Con la manovra ormai alle porte e l’approssimarsi della “deadline” del 20 settembre per l’invio a Bruxelles del piano sulla riduzione del debito, il cantiere-previdenza è tornato in piena attività. Non senza qualche frizione e più di un distinguo tra le forze della maggioranza sulla strategia da adottare per il 2025, visto che Quota 103 in formato “contributivo”, Ape sociale e Opzione donna in versione ristretta scadranno il 31 dicembre di quest’anno. In attesa del vertice tra i leader del centrodestra, fissato il 30 agosto, che dovrebbe toccare anche il tema della legge di bilancio, e della ripresa dell’attività a regime nei ministeri dopo la pausa agostana, alcune ipotesi sono già state formulate dai tecnici del governo e dagli stessi partiti. E il Mef, poco intenzionato ad allentare i cordoni della borsa alla luce di una situazione di finanza pubblica a dir poco complicata, sembra guardare con una certa attenzione alla possibilità di introdurre nuovi bonus mirati per favorire il posticipo delle uscite per alcune specifiche categorie, come ad esempio le forze armate, ma non solo. Con il trascorrere dei giorni diventa poi sempre più probabile una nuova operazione per favorire (o “obbligare”) la destinazione di una quota del Tfr alla previdenza complementare, almeno per gli under 35.
Tfr ai fondi pensione
La Lega, con il sottosegretario al Lavoro, Claudio Durigon, spinge per un convogliamento vincolante di una fetta pari al 25% del Tfr ai fondi pensione, creando così una mini-copertura previdenziale sicura per gli under 35 da aggiungere a quella della previdenza obbligatoria e assicurare così una pensione dignitosa ai giovani, ormai prevalentemente con carriere discontinue. Una soluzione che è stata evocata e caldeggiata anche dal sottosegretario all’Economia, Federico Freni (sempre del Carroccio). Un’altra opzione prevederebbe una quota di Tfr più limitata (5-10%) con un meccanismo semi-obbligatorio ma non del tutto vincolante per il lavoratore, anche perché sulla piena obbligatorietà aleggerebbe più di un dubbio di natura costituzionale. Il tema potrebbe comunque essere affrontato a settembre dal governo con i sindacati, che preferirebbero una nuova fase di “silenzio-assenso” per destinare il Tfr alla previdenza integrativa. E non è ecluso che proprio questa sia, alla fine, la soluzione definitiva.

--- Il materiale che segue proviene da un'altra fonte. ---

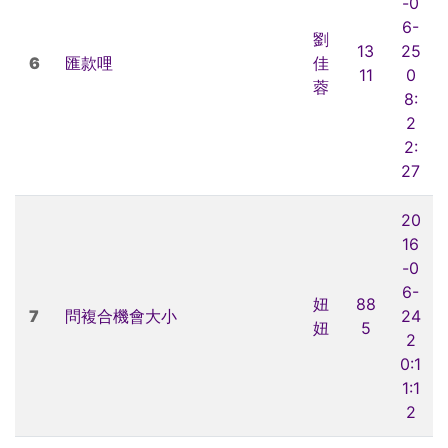
-0
6-
劉
13
25
6
匯款哩
佳
11
0
蓉
8:
2
2:
27
20
16
-0
6-
妞
88
7
問複合機會大小
24
妞
5
2
0:1
1:1
2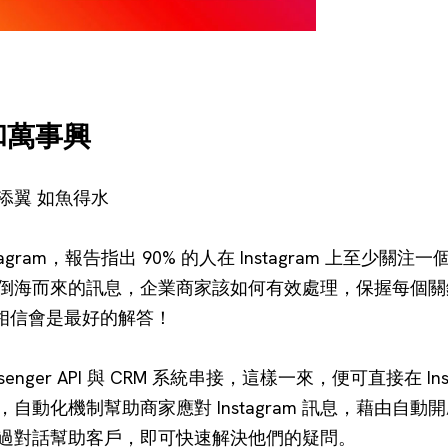
家和萬事興
 如虎添翼 如魚得水
agram，報告指出 90% 的人在 Instagram 上至少
倒海而來的訊息，企業商家該如何有效處理，保握每個關
agram 相信會是最好的解答！
ssenger API 與 CRM 系統串接，這樣一來，便可直接在 Inst
自動化機制幫助商家應對 Instagram 訊息，藉由自
過對話幫助客戶，即可快速解決他們的疑問。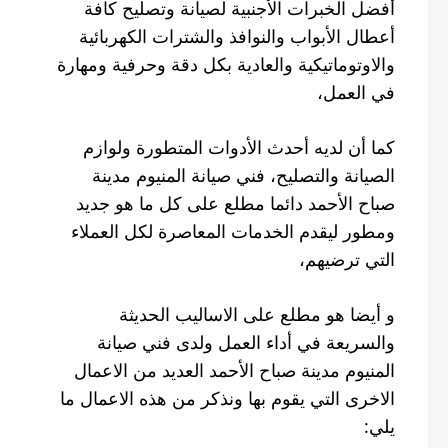
أفضل الخبرات الأجنبية لصيانة وتصليح كافة
أعطال الأبواب والنوافذ والشترات الكهربائية
والاوتوماتيكية والعادية بكل دقة وحرفية ومهارة
في العمل،
كما أن لديه أحدث الأدوات المتطورة ولوازم
الصيانة والتصليح، فني صيانة المنيوم مدينة
صباح الأحمد دائما مطلع على كل ما هو جديد
ومطور ليقدم الخدمات المعاصرة لكل العملاء
التي ترضيهم،
و أيضا هو مطلع على الاساليب الحديثة
والسريعة في أداء العمل ولدى فني صيانة
المنيوم مدينة صباح الأحمد العديد من الاعمال
الاخرى التي يقوم بها ونذكر من هذه الاعمال ما
يلي: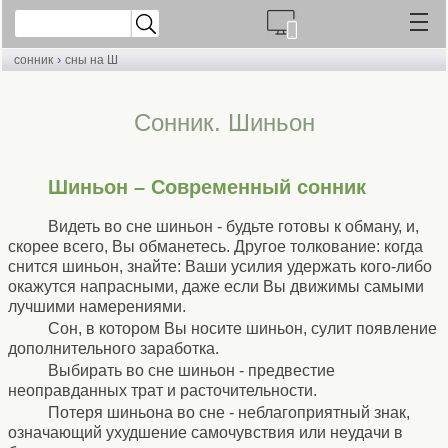
›
сонник
сны на Ш
Cонник. Шиньон
Шиньон – Современный сонник
Видеть во сне шиньон - будьте готовы к обману, и,
скорее всего, Вы обманетесь. Другое толкование: когда
снится шиньон, знайте: Ваши усилия удержать кого-либо
окажутся напрасными, даже если Вы движимы самыми
лучшими намерениями.
Сон, в котором Вы носите шиньон, сулит появление
дополнительного заработка.
Выбирать во сне шиньон - предвестие
неоправданных трат и расточительности.
Потеря шиньона во сне - неблагоприятный знак,
означающий ухудшение самочувствия или неудачи в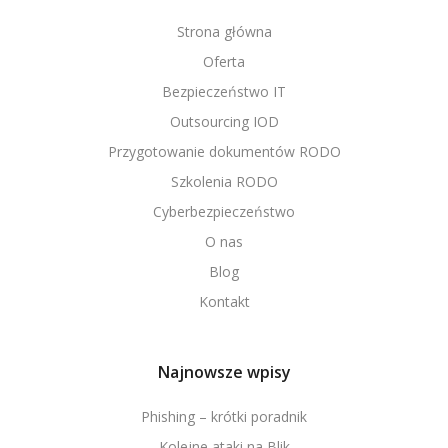
Strona główna
Oferta
Bezpieczeństwo IT
Outsourcing IOD
Przygotowanie dokumentów RODO
Szkolenia RODO
Cyberbezpieczeństwo
O nas
Blog
Kontakt
Najnowsze wpisy
Phishing – krótki poradnik
Kolejne ataki na Blik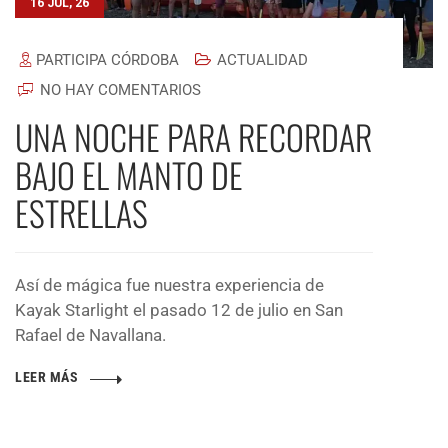
16 JUL, 26
PARTICIPA CÓRDOBA
ACTUALIDAD
NO HAY COMENTARIOS
UNA NOCHE PARA RECORDAR
BAJO EL MANTO DE
ESTRELLAS
Así de mágica fue nuestra experiencia de
Kayak Starlight el pasado 12 de julio en San
Rafael de Navallana.
LEER MÁS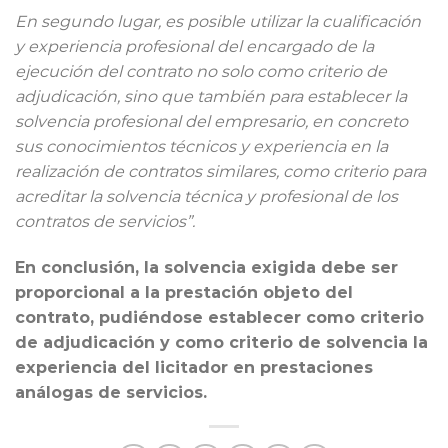
En segundo lugar, es posible utilizar la cualificación
y experiencia profesional del encargado de la
ejecución del contrato no solo como criterio de
adjudicación, sino que también para establecer la
solvencia profesional del empresario, en concreto
sus conocimientos técnicos y experiencia en la
realización de contratos similares, como criterio para
acreditar la solvencia técnica y profesional de los
contratos de servicios”.
En conclusión, la solvencia exigida debe ser
proporcional a la prestación objeto del
contrato, pudiéndose establecer como criterio
de adjudicación y como criterio de solvencia la
experiencia del licitador en prestaciones
análogas de servicios.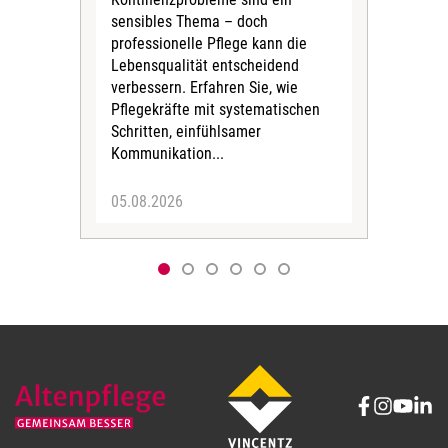
sensibles Thema – doch
Selb
professionelle Pflege kann die
Lebe
Lebensqualität entscheidend
Mens
verbessern. Erfahren Sie, wie
Pfle
Pflegekräfte mit systematischen
stru
Schritten, einfühlsamer
gezi
Kommunikation...
05.08.2026
03.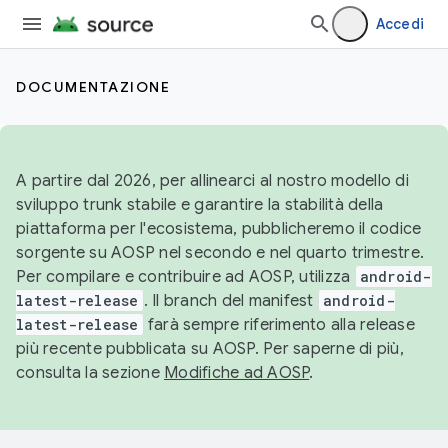
Accedi
DOCUMENTAZIONE
A partire dal 2026, per allinearci al nostro modello di
sviluppo trunk stabile e garantire la stabilità della
piattaforma per l'ecosistema, pubblicheremo il codice
sorgente su AOSP nel secondo e nel quarto trimestre.
Per compilare e contribuire ad AOSP, utilizza
android-
latest-release
. Il branch del manifest
android-
latest-release
farà sempre riferimento alla release
più recente pubblicata su AOSP. Per saperne di più,
consulta la sezione
Modifiche ad AOSP
.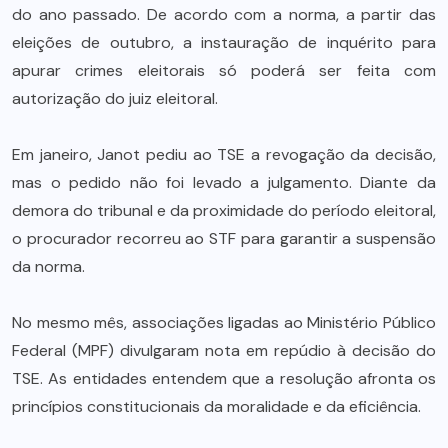
do ano passado. De acordo com a norma, a partir das
eleições de outubro, a instauração de inquérito para
apurar crimes eleitorais só poderá ser feita com
autorização do juiz eleitoral.
Em janeiro, Janot pediu ao TSE a revogação da decisão,
mas o pedido não foi levado a julgamento. Diante da
demora do tribunal e da proximidade do período eleitoral,
o procurador recorreu ao STF para garantir a suspensão
da norma.
No mesmo mês, associações ligadas ao Ministério Público
Federal (MPF) divulgaram nota em repúdio à decisão do
TSE. As entidades entendem que a resolução afronta os
princípios constitucionais da moralidade e da eficiência.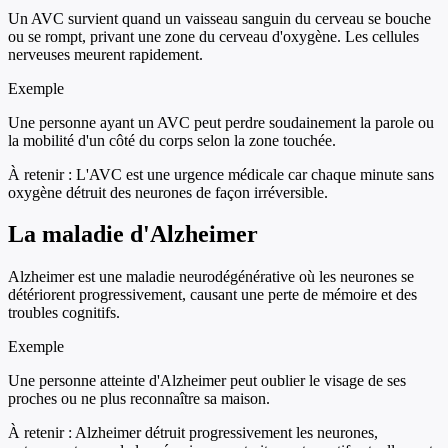
Un AVC survient quand un vaisseau sanguin du cerveau se bouche
ou se rompt, privant une zone du cerveau d'oxygène. Les cellules
nerveuses meurent rapidement.
Exemple
Une personne ayant un AVC peut perdre soudainement la parole ou
la mobilité d'un côté du corps selon la zone touchée.
À retenir :
L'AVC est une urgence médicale car chaque minute sans
oxygène détruit des neurones de façon irréversible.
La maladie d'Alzheimer
Alzheimer est une maladie neurodégénérative où les neurones se
détériorent progressivement, causant une perte de mémoire et des
troubles cognitifs.
Exemple
Une personne atteinte d'Alzheimer peut oublier le visage de ses
proches ou ne plus reconnaître sa maison.
À retenir :
Alzheimer détruit progressivement les neurones,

Il nodo Quota 41 contributiva
Durigon nei giorni scorsi ha anche rilanciato una misura cara alla Lega: Quota 41, seppure in versione contributiva. Questo intervento avrebbe però bisogno di una copertura consistente (dai 600 milioni al miliardo) e, per questo motivo, non sembra entusiasmare troppo il Mef. Anche Forza Italia si è dichiarata apertamente contraria al ricorso a nuove Quote e insiste per dare la priorità a un nuovo adeguamento delle pensioni minime. Non è da escludere del tutto che Quota 41 contributiva (o “light”, come è stata anche definita) possa essere adottata il prossimo anno solo per alcune categorie.
In rampa di lancio nuovi bonus mirati per i rinvii
A via XX settembre, in vista della prossima manovra, si guarda anche a misure in continuità con quelle adottate per la previdenza con l’ultima legge di bilancio. Come il ricorso a bonus mirati per favorire il posticipo del pensionamento per alcune categorie, come ad esempio le forze dell’ordine, ma non solo. Il solco su cui collocare questo intervento sarebbe quello tracciato a suo tempo con il bonus Maroni , ma con opportune rivisitazioni come è accaduto in occasione della definizione del cosiddetto bonus medici.
L’incognita nuova stretta per le “rivalutazioni”
L’elenco delle opzioni su cui nelle prossime settimane si concentreranno le attenzioni dei tecnici del governo e della maggioranza include un ridefinizione, in chiave restrittiva (ma non troppo) dell’attuale meccanismo di indicizzazione delle pensioni all’inflazione. Una redifinizione che consentirebbe al governo di recuperare preziose risorse per riutilizzare nel settore previdenziale, salvaguardando comunque gli assegni più bassi (almeno fino a 4 volte il minimo) ai quali verrebbe comunque garantita la rivalutazione piena.